** Work instructions **
Retype the data that follows exactly. No pictures belong in the copy.
------------------------------------------------
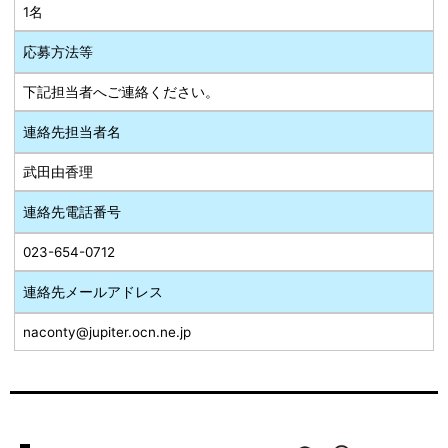
1名
応募方法等
下記担当者へご連絡ください。
連絡先担当者名
武田由香理
連絡先電話番号
023-654-0712
連絡先メールアドレス
naconty@jupiter.ocn.ne.jp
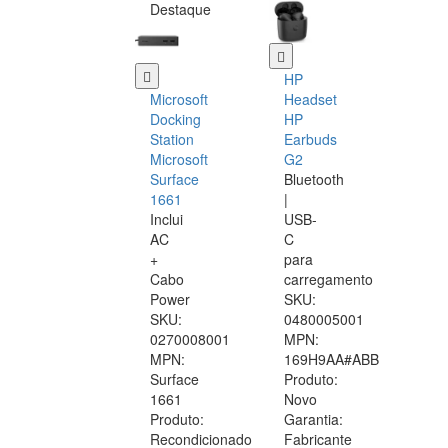
Destaque
HP
Microsoft
Headset
Docking
HP
Station
Earbuds
Microsoft
G2
Surface
Bluetooth
1661
|
Inclui
USB-
AC
C
+
para
Cabo
carregamento
Power
SKU:
SKU:
0480005001
0270008001
MPN:
MPN:
169H9AA#ABB
Surface
Produto:
1661
Novo
Produto:
Garantia:
Recondicionado
Fabricante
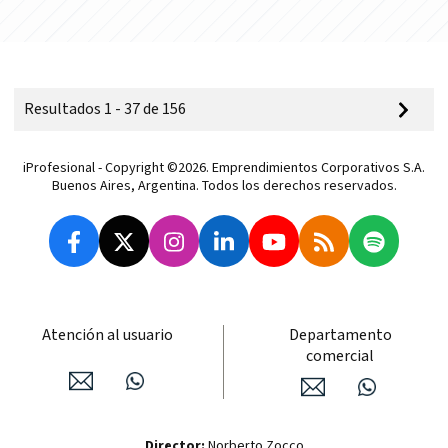
Resultados 1 - 37 de 156
iProfesional - Copyright ©2026. Emprendimientos Corporativos S.A.
Buenos Aires, Argentina. Todos los derechos reservados.
Atención al usuario
Departamento
comercial
Director:
Norberto Zocco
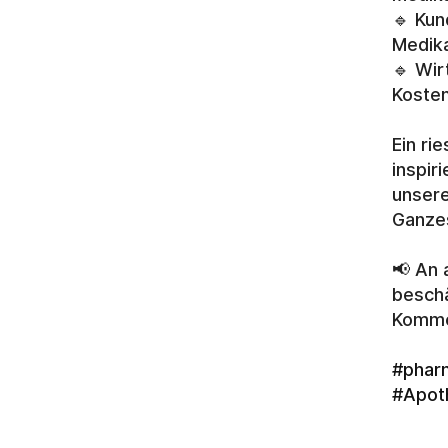
🔹 Kun
Medik
🔹 Wir
Kosten
Ein ri
inspir
unsere
Ganzes
📢 An 
beschä
Komme
#phar
#Apot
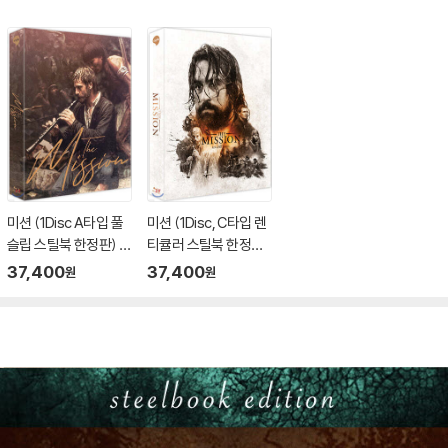
미션 (1Disc A타입 풀
미션 (1Disc, C타입 렌
슬립 스틸북 한정판) :
티큘러 스틸북 한정판)
블루레이
: 블루레이
37,400
37,400
원
원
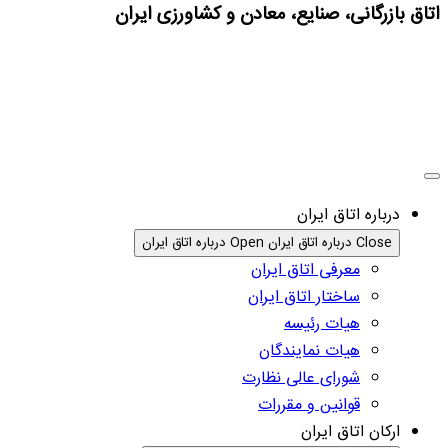
اتاق بازرگانی، صنایع، معادن و کشاورزی ایران
درباره اتاق ایران
Close درباره اتاق ایران
Open درباره اتاق ایران
معرفی اتاق ایران
ساختار اتاق ایران
هیات رئیسه
هیات نمایندگان
شورای عالی نظارت
قوانین و مقررات
ارکان اتاق ایران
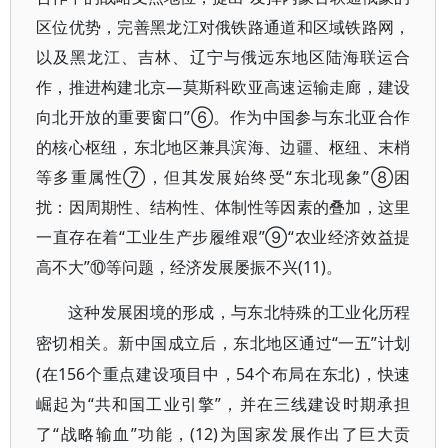
区位优势，完善黑龙江对俄铁路通道和区域铁路网，
以及黑龙江、吉林、辽宁与俄远东地区陆海联运合
作，推进构建北京—莫斯科欧亚高速运输走廊，建设
向北开放的重要窗口”⑥。作为中国参与东北亚合作
的核心枢纽，东北地区兼具滨海、边疆、枢纽、末梢
等多重属性⑦，但其发展始终受“东北现象”⑧困
扰：因周期性、结构性、体制性等因素的叠加，这里
一直存在着“工业生产步履维艰”⑨“农业经济效益提
高不大”⑩等问题，经济发展屡振不兴(11)。
这种发展困境的形成，与东北特殊的工业化历程
“一五”计划
密切相关。新中国成立后，东北地区通过
(在156个重点建设项目中，54个布局在东北)，快速
崛起为“共和国工业引擎”，并在三线建设时期承担
了“战略输血”功能，(12)为国家发展作出了巨大贡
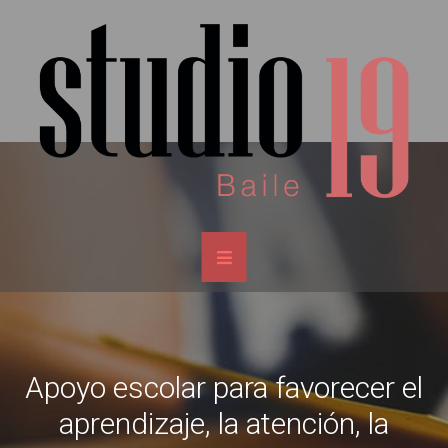
Apoyo escolar para favorecer el
aprendizaje, la atención, la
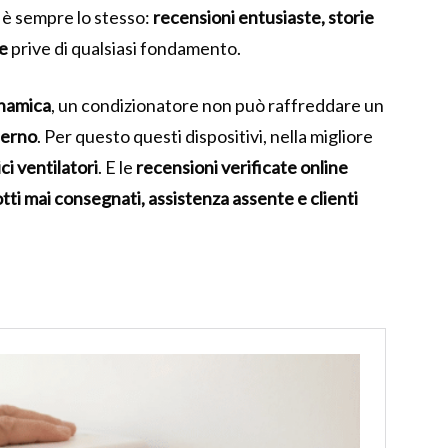
 è sempre lo stesso:
recensioni entusiaste, storie
se
prive di qualsiasi fondamento.
inamica
, un condizionatore non può raffreddare un
sterno
. Per questo questi dispositivi, nella migliore
ci ventilatori
. E le
recensioni verificate online
tti mai consegnati, assistenza assente e clienti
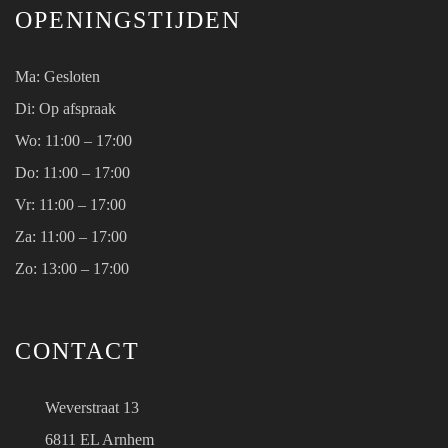
OPENINGSTIJDEN
Ma:
Gesloten
Di: Op afspraak
Wo:
11:00 – 17:00
Do:
11:00 – 17:00
Vr:
11:00 – 17:00
Za:
11:00 – 17:00
Zo:
13:00 – 17:00
CONTACT
Weverstraat 13
6811 EL Arnhem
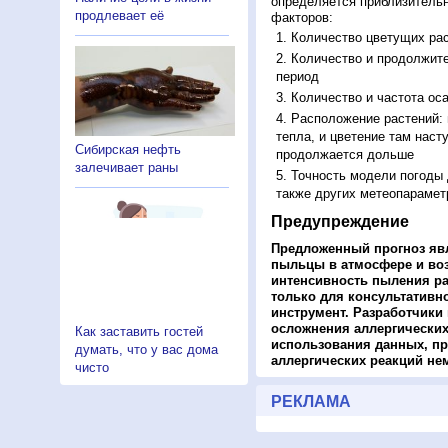
определяется приблизительн
продлевает её
факторов:
Количество цветущих рас
Количество и продолжите
период
Количество и частота ос
Расположение растений:
тепла, и цветение там наст
Сибирская нефть
продолжается дольше
залечивает раны
Точность модели погоды
также других метеопарамет
Предупреждение
Предложенный прогноз яв
пыльцы в атмосфере и во
интенсивность пыления ра
только для консультативн
инструмент. Разработчики 
осложнения аллергических
Как заставить гостей
использования данных, пр
думать, что у вас дома
аллергических реакций не
чисто
РЕКЛАМА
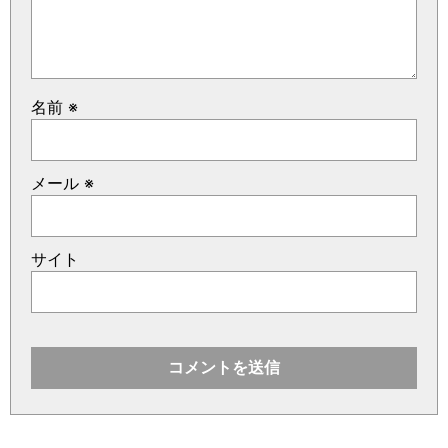
名前
※
メール
※
サイト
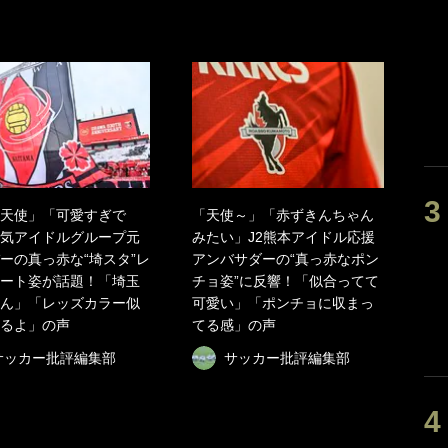
天使」「可愛すぎで
「天使～」「赤ずきんちゃん
気アイドルグループ元
みたい」J2熊本アイドル応援
ーの真っ赤な“埼スタ”レ
アンバサダーの“真っ赤なポン
ート姿が話題！「埼玉
チョ姿”に反響！「似合ってて
ん」「レッズカラー似
可愛い」「ポンチョに収まっ
るよ」の声
てる感」の声
サッカー批評編集部
サッカー批評編集部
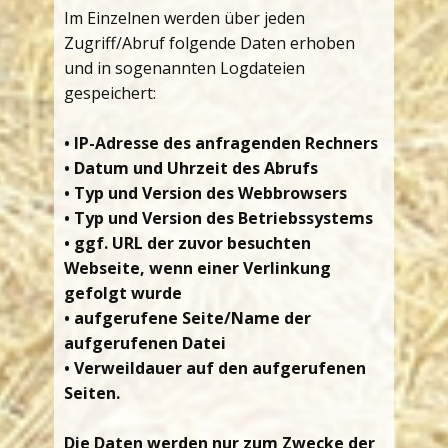
Im Einzelnen werden über jeden
Zugriff/Abruf folgende Daten erhoben
und in sogenannten Logdateien
gespeichert:
•
IP-Adresse des anfragenden Rechners
• Datum und Uhrzeit des Abrufs
• Typ und Version des Webbrowsers
• Typ und Version des Betriebssystems
• ggf. URL der zuvor besuchten
Webseite, wenn einer Verlinkung
gefolgt wurde
• aufgerufene Seite/Name der
aufgerufenen Datei
• Verweildauer auf den aufgerufenen
Seiten.
Die Daten werden nur zum Zwecke der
------------------------------------------------
** Finished task **
1名
応募方法等
下記担当者へご連絡ください。
連絡先担当者名
武田由香理
連絡先電話番号
023-654-0712
連絡先メールアドレス
naconty@jupiter.ocn.ne.jp
Destaque
HP
Microsoft
Headset
Docking
HP
Station
Earbuds
Microsoft
G2
Surface
Bluetooth
1661
|
Inclui
USB-
AC
C
+
para
Cabo
carregamento
Power
SKU:
SKU:
0480005001
0270008001
MPN:
MPN:
169H9AA#ABB
Surface
Produto:
1661
Novo
Produto:
Garantia:
Recondicionado
Fabricante
Resultados 1 - 37 de 156
iProfesional - Copyright ©2026. Emprendimientos Corporativos S.A.
Buenos Aires, Argentina. Todos los derechos reservados.
Atención al usuario
Departamento
comercial
Director:
Norberto Zocco
🔹 Kun
Medik
🔹 Wir
Kosten
Ein ri
inspir
unsere
Ganzes
📢 An 
beschä
Komme
#phar
#Apot
미션 (1Disc A타입 풀
미션 (1Disc, C타입 렌
슬립 스틸북 한정판) :
티큘러 스틸북 한정판)
블루레이
: 블루레이
37,400
37,400
원
원
اتاق بازرگانی، صنایع، معادن و کشاورزی ایران
درباره اتاق ایران
Close درباره اتاق ایران
Open درباره اتاق ایران
معرفی اتاق ایران
ساختار اتاق ایران
هیات رئیسه
هیات نمایندگان
شورای عالی نظارت
قوانین و مقررات
ارکان اتاق ایران
区位优势，完善黑龙江对俄铁路通道和区域铁路网，
以及黑龙江、吉林、辽宁与俄远东地区陆海联运合
作，推进构建北京—莫斯科欧亚高速运输走廊，建设
向北开放的重要窗口”⑥。作为中国参与东北亚合作
的核心枢纽，东北地区兼具滨海、边疆、枢纽、末梢
等多重属性⑦，但其发展始终受“东北现象”⑧困
扰：因周期性、结构性、体制性等因素的叠加，这里
一直存在着“工业生产步履维艰”⑨“农业经济效益提
高不大”⑩等问题，经济发展屡振不兴(11)。
这种发展困境的形成，与东北特殊的工业化历程
“一五”计划
密切相关。新中国成立后，东北地区通过
(在156个重点建设项目中，54个布局在东北)，快速
崛起为“共和国工业引擎”，并在三线建设时期承担
了“战略输血”功能，(12)为国家发展作出了巨大贡
Apoyo escolar para favorecer el
aprendizaje, la atención, la
 è sempre lo stesso:
recensioni entusiaste, storie
se
prive di qualsiasi fondamento.
inamica
, un condizionatore non può raffreddare un
sterno
. Per questo questi dispositivi, nella migliore
ci ventilatori
. E le
recensioni verificate online
tti mai consegnati, assistenza assente e clienti
OPENINGSTIJDEN
Ma:
Gesloten
Di: Op afspraak
Wo:
11:00 – 17:00
Do:
11:00 – 17:00
Vr:
11:00 – 17:00
Za:
11:00 – 17:00
Zo:
13:00 – 17:00
CONTACT
Weverstraat 13
6811 EL Arnhem
определяется приблизительн
продлевает её
факторов:
Количество цветущих рас
Количество и продолжите
период
Количество и частота ос
Расположение растений:
тепла, и цветение там наст
Сибирская нефть
продолжается дольше
залечивает раны
Точность модели погоды
также других метеопарамет
Предупреждение
Предложенный прогноз яв
пыльцы в атмосфере и во
интенсивность пыления ра
только для консультативн
инструмент. Разработчики 
осложнения аллергических
Как заставить гостей
использования данных, пр
думать, что у вас дома
аллергических реакций не
чисто
РЕКЛАМА
名前
※
メール
※
サイト
天使」「可愛すぎで
「天使～」「赤ずきんちゃん
気アイドルグループ元
みたい」J2熊本アイドル応援
ーの真っ赤な“埼スタ”レ
アンバサダーの“真っ赤なポン
ート姿が話題！「埼玉
チョ姿”に反響！「似合ってて
ん」「レッズカラー似
可愛い」「ポンチョに収まっ
るよ」の声
てる感」の声
サッカー批評編集部
サッカー批評編集部
Im Einzelnen werden über jeden
Zugriff/Abruf folgende Daten erhoben
und in sogenannten Logdateien
gespeichert:
•
IP-Adresse des anfragenden Rechners
• Datum und Uhrzeit des Abrufs
• Typ und Version des Webbrowsers
• Typ und Version des Betriebssystems
• ggf. URL der zuvor besuchten
Webseite, wenn einer Verlinkung
gefolgt wurde
• aufgerufene Seite/Name der
aufgerufenen Datei
• Verweildauer auf den aufgerufenen
Seiten.
Die Daten werden nur zum Zwecke der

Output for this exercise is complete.